In my opinion, those plans are flipping estate planning strategies upside down. Currently, heirs defer taxes on inherited property until they sell it. They also receive a so-called step-up in basis, adjusting the property’s purchase price to the value on the date of death. But if Biden’s plans go through, heirs may soon face hefty tax bills at death.
If your inherited property growth exceeds $1 million, you may owe as much as 43.4% long-term capital gains taxes, not including state or local levies. As Congress wrestles over Biden’s agenda, it is worth exploring ways to lessen the possible impact. If taxes rise, some folks may buy more life insurance to cover the bills for example. People with more than $11.7 million, the estate tax exemption for 2021, may buy a so-called irrevocable life insurance trust, using the policy to pay taxes at death. But those with fewer assets may have life insurance without a trust.
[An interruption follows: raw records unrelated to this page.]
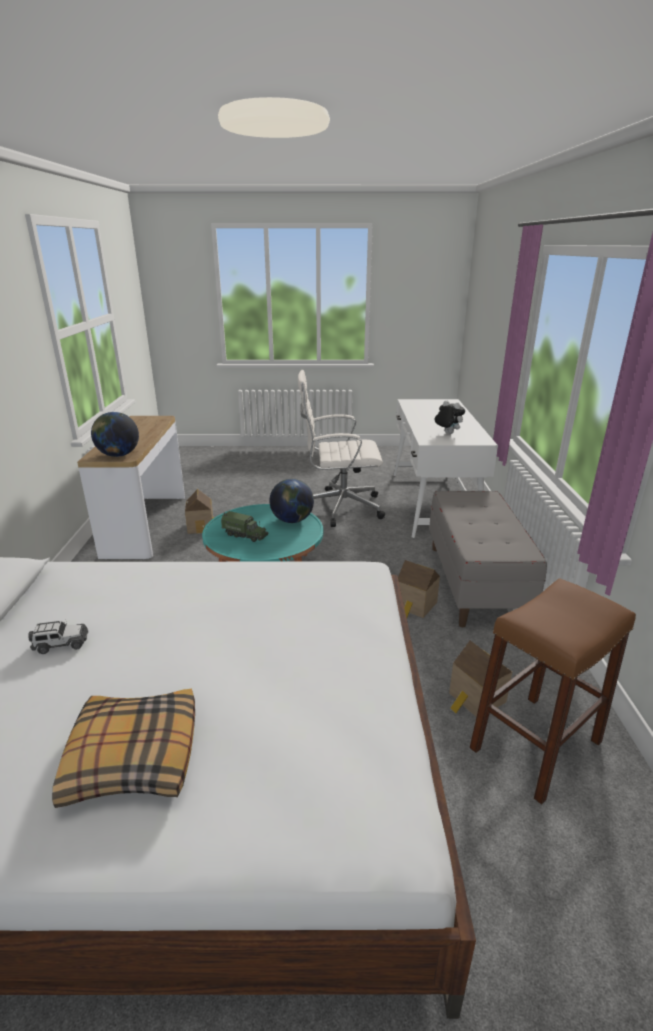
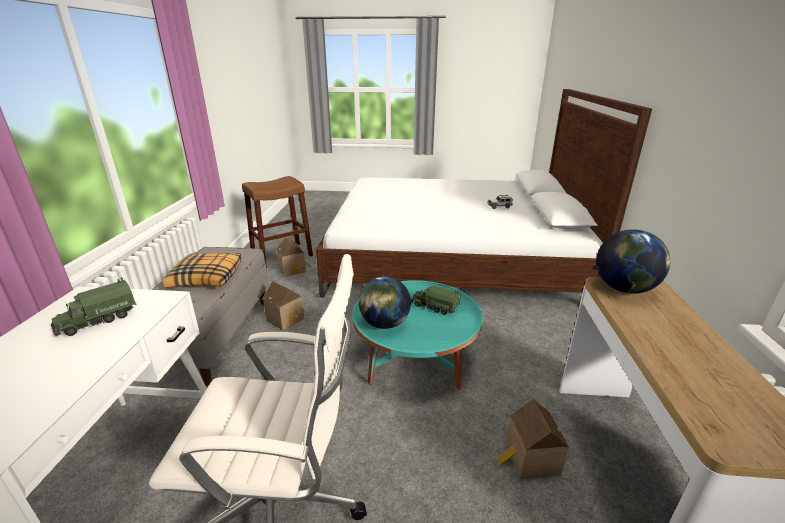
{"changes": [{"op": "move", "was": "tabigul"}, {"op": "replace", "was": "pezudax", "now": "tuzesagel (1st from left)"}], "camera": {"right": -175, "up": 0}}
life insurance for estate planning
The biggest perk of using life insurance for estate planning maybe peace of mind. People often feel a sense of relief knowing their heirs will receive tax-free proceeds to cover necessary expenses — such as levies, funeral costs, administrative fees, or unpaid debt — when they are no longer around. I think insurance is going to continue to be a tool used by wealthy folks.
While it may be too soon for sweeping estate plan changes, those impacted may want to get property appraisals to gauge their taxable growth. After receiving estimates, you may have a better idea about your possible capital gains taxes, revealing how much life insurance you may need for those bills.
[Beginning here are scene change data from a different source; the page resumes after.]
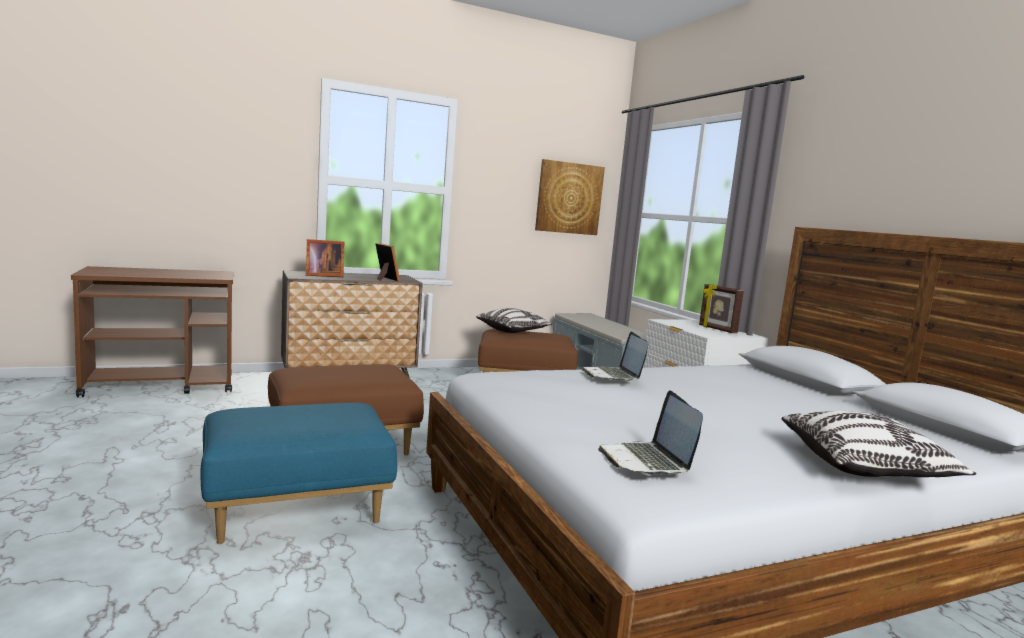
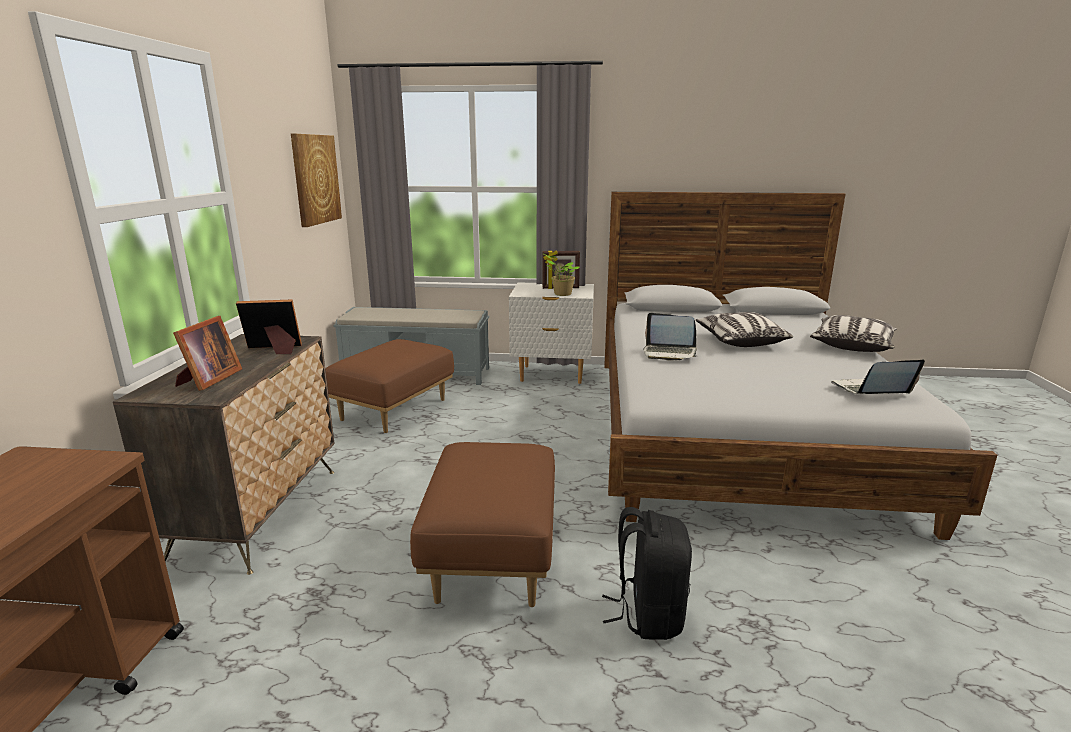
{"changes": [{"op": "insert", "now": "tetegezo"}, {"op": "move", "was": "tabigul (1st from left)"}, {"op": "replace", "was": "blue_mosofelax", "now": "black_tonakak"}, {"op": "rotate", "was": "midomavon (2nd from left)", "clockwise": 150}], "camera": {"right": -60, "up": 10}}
If income and estate taxes keep you awake at night, life insurance might be the answer. Permanent life insurance is one of the most powerful tax planning tools you can find. It offers several unique ways to address your estate tax and income tax liabilities while resolving those tax issues for pennies on the dollar. If you use this strategy, the next tax season could seem like just another pleasant spring day. If Biden’s plans happen, you may want to be ready to “pull the trigger” on your new estate plans. There certainly is the risk of spending money on appraisals and Biden’s proposals fizzling out. But in my book, it may be better than taking no action and getting a costly surprise later.